*WORK TO COMPLETE*:
Once you reach the line containing "nach jeder Anwendung." in the entries below, write out that line and each one after it down to the line containing "Teste die lokale", exactly and with nothing added.

:: EXTRACTED RECORDS

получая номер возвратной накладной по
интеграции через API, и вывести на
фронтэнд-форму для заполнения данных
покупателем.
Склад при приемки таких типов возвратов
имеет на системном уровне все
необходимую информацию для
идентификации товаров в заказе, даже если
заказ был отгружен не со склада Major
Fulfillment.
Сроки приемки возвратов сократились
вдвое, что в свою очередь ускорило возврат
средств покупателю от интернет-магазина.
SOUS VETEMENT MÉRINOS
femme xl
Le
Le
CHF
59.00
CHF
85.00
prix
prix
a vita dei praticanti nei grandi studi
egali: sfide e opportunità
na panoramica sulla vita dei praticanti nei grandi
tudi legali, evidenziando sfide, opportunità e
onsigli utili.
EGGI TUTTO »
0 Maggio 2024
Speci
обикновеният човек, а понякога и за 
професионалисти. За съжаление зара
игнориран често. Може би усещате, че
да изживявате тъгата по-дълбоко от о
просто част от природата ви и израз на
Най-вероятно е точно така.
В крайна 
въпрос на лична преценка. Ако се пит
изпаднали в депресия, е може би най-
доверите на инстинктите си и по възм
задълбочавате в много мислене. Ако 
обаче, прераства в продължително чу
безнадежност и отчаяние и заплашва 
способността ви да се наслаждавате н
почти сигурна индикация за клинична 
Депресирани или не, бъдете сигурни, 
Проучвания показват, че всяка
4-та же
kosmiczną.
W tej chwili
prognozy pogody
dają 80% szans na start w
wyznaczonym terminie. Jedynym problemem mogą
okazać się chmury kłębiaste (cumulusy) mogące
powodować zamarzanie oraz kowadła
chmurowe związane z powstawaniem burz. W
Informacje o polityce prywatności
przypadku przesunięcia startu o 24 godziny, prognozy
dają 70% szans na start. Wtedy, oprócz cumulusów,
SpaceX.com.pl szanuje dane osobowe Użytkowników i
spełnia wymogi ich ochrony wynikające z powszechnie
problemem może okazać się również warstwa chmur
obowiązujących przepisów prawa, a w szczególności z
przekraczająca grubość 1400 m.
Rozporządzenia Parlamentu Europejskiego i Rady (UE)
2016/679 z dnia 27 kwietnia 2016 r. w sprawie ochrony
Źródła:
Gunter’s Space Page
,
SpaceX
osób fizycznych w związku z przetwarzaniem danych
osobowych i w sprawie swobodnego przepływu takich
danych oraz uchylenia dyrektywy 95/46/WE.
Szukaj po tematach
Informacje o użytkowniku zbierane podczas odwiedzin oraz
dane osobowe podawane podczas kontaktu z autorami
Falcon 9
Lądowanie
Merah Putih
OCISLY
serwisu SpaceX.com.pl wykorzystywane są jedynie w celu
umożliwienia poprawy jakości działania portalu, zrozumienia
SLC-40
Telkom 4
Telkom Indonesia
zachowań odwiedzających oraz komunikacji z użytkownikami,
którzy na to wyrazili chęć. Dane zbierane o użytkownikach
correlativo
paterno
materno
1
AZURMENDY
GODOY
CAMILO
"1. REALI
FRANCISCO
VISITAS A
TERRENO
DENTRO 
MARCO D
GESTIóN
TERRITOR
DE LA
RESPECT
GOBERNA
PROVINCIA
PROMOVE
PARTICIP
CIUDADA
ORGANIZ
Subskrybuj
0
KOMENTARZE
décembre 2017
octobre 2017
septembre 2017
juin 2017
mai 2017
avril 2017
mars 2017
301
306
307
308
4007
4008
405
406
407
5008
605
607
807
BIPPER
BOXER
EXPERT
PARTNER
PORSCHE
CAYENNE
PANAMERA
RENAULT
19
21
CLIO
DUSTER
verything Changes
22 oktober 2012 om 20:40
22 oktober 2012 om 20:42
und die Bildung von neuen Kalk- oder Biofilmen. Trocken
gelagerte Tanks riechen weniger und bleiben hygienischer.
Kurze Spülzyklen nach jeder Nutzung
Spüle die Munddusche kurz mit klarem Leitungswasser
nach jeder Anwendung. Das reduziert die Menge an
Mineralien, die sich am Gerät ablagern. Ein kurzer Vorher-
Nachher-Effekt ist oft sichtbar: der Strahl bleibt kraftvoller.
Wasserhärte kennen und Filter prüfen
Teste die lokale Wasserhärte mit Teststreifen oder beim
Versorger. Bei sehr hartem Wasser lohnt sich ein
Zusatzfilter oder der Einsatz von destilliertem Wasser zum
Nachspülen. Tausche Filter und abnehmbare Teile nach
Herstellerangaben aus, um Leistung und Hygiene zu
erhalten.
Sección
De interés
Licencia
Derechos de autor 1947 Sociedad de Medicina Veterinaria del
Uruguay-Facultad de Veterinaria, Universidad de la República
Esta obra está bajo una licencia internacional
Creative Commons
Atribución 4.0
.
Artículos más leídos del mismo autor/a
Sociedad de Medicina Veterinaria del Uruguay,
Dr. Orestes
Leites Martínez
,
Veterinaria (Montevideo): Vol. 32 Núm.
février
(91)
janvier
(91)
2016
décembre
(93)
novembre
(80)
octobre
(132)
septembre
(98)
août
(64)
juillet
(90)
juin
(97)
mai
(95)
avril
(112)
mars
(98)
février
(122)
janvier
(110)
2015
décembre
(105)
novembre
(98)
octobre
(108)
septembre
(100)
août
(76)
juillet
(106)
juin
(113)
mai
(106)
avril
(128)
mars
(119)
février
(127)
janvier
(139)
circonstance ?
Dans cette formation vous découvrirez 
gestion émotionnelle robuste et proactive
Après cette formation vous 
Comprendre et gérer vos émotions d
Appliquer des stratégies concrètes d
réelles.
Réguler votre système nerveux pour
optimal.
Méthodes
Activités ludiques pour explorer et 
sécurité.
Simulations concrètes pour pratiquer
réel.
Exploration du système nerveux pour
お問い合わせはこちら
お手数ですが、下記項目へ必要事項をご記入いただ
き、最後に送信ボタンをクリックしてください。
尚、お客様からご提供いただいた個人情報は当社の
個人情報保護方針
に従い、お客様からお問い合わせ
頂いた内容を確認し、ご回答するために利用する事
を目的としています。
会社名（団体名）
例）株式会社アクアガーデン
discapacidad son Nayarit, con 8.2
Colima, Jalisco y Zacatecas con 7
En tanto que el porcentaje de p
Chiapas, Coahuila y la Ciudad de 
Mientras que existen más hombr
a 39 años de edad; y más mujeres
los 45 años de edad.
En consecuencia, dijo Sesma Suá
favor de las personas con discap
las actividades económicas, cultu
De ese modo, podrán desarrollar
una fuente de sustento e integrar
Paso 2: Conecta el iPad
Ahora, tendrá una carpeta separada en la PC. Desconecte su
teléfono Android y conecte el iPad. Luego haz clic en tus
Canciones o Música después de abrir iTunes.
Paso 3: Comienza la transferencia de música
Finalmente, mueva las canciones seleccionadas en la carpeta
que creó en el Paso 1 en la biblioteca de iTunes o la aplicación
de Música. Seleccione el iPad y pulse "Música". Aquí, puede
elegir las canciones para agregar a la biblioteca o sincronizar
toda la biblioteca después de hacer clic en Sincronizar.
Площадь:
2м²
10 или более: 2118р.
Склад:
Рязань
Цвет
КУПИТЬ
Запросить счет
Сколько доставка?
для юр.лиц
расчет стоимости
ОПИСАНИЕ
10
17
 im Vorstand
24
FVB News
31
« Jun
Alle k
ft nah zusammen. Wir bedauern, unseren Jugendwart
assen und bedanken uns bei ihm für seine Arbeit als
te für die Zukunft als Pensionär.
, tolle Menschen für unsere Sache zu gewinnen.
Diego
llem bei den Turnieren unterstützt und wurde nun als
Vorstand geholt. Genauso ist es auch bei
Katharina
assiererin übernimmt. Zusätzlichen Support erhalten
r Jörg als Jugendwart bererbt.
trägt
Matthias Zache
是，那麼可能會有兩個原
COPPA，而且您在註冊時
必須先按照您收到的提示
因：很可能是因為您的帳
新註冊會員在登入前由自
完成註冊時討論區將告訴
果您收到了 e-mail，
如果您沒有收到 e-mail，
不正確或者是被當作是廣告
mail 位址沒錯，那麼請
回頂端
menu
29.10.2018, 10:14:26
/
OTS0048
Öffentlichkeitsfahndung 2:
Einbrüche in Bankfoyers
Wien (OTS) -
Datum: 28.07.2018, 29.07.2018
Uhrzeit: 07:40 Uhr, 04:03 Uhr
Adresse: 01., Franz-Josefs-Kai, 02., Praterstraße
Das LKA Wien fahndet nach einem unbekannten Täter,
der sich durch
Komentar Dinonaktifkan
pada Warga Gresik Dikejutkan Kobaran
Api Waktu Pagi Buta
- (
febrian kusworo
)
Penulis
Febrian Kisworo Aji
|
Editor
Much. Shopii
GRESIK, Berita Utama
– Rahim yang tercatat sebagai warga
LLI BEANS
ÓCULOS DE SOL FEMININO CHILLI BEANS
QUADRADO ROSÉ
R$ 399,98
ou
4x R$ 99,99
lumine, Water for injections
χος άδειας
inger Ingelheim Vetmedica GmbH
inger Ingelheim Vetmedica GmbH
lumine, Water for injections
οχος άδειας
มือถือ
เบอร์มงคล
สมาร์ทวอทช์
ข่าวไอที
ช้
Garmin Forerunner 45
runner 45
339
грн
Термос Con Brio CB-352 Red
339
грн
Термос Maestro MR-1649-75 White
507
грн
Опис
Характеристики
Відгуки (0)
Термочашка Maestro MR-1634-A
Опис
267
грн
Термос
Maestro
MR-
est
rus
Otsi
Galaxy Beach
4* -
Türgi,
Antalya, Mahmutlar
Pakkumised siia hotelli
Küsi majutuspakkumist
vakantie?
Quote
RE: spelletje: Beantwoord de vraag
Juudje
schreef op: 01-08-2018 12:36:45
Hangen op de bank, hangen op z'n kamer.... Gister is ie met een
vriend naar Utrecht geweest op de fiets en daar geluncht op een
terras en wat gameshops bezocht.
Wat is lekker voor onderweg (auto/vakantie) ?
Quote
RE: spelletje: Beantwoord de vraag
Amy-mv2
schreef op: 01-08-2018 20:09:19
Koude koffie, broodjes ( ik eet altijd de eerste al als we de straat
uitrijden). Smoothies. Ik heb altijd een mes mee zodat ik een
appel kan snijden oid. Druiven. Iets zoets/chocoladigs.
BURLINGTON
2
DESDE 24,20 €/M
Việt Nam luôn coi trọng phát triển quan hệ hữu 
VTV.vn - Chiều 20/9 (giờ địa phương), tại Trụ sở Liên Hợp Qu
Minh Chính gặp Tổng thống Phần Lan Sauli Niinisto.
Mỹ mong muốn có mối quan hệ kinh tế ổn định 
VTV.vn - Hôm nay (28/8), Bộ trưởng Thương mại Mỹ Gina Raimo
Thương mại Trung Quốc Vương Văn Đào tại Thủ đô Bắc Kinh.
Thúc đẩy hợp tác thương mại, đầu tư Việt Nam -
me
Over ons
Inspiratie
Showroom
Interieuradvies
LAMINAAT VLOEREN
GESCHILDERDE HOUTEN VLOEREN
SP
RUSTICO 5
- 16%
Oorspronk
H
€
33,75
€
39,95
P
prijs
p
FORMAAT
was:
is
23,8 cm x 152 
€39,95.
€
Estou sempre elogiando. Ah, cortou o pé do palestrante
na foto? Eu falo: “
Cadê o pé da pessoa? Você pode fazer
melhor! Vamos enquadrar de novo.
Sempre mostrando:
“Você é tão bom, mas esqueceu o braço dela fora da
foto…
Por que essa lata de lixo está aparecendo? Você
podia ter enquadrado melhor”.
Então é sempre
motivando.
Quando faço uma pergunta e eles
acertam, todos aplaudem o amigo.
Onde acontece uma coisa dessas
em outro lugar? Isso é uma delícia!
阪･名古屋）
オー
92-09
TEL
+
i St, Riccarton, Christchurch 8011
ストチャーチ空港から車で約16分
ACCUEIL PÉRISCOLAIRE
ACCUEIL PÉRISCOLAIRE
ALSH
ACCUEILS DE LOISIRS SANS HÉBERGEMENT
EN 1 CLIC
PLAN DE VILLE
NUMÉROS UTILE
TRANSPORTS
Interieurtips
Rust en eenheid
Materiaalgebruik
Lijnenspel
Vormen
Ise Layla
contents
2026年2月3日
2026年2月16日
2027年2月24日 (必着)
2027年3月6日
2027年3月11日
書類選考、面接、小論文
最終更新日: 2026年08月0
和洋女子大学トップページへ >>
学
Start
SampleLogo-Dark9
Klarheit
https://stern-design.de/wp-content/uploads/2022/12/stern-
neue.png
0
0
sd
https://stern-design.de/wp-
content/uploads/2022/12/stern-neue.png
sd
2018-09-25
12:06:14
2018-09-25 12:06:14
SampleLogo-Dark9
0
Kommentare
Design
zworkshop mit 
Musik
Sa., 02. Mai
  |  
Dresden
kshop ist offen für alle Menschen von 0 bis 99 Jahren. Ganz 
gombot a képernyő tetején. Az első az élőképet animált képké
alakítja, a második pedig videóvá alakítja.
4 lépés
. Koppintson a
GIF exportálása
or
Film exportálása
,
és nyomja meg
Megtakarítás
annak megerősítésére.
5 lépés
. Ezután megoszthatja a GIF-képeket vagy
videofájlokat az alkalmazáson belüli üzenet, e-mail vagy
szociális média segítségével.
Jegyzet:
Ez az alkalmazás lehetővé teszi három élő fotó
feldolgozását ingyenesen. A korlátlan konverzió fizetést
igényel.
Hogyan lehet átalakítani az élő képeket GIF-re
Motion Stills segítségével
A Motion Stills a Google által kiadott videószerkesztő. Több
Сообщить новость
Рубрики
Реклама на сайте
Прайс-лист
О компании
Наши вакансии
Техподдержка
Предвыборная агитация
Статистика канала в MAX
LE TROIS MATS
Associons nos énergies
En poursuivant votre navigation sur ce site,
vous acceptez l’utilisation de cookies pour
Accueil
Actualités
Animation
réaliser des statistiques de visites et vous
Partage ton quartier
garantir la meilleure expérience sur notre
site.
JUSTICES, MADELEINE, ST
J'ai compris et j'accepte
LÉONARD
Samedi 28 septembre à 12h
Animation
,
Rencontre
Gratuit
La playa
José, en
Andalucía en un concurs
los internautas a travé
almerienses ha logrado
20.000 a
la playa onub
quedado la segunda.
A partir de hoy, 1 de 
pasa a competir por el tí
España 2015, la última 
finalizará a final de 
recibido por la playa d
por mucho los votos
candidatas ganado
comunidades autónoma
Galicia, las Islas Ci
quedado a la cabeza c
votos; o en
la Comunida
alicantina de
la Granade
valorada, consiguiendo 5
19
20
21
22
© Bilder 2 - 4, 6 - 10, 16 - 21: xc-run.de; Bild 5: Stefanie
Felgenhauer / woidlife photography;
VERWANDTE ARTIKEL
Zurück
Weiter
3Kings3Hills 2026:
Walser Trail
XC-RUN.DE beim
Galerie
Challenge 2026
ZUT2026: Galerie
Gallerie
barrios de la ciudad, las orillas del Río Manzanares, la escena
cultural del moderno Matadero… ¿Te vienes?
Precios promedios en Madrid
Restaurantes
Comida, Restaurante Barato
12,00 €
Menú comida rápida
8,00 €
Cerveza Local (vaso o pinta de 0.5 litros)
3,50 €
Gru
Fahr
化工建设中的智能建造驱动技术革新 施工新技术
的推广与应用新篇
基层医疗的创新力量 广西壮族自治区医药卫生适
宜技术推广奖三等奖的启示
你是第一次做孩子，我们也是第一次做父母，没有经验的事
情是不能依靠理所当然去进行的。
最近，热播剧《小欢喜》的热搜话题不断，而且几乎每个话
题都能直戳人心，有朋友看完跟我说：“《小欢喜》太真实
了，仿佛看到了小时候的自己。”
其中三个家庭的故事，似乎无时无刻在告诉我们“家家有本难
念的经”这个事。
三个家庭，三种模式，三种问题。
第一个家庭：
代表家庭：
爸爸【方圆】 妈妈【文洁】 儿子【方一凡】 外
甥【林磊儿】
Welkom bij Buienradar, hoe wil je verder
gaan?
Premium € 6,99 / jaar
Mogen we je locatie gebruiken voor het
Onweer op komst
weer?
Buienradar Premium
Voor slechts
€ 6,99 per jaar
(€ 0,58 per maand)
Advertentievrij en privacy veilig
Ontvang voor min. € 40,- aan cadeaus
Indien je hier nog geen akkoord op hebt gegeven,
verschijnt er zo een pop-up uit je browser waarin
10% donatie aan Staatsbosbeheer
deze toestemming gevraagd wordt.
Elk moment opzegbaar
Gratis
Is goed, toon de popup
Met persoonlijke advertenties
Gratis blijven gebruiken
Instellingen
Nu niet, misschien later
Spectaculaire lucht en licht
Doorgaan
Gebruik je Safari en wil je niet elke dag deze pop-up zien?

::::

*TASK OUTPUT*:
nach jeder Anwendung. Das reduziert die Menge an
Mineralien, die sich am Gerät ablagern. Ein kurzer Vorher-
Nachher-Effekt ist oft sichtbar: der Strahl bleibt kraftvoller.
Wasserhärte kennen und Filter prüfen
Teste die lokale Wasserhärte mit Teststreifen oder beim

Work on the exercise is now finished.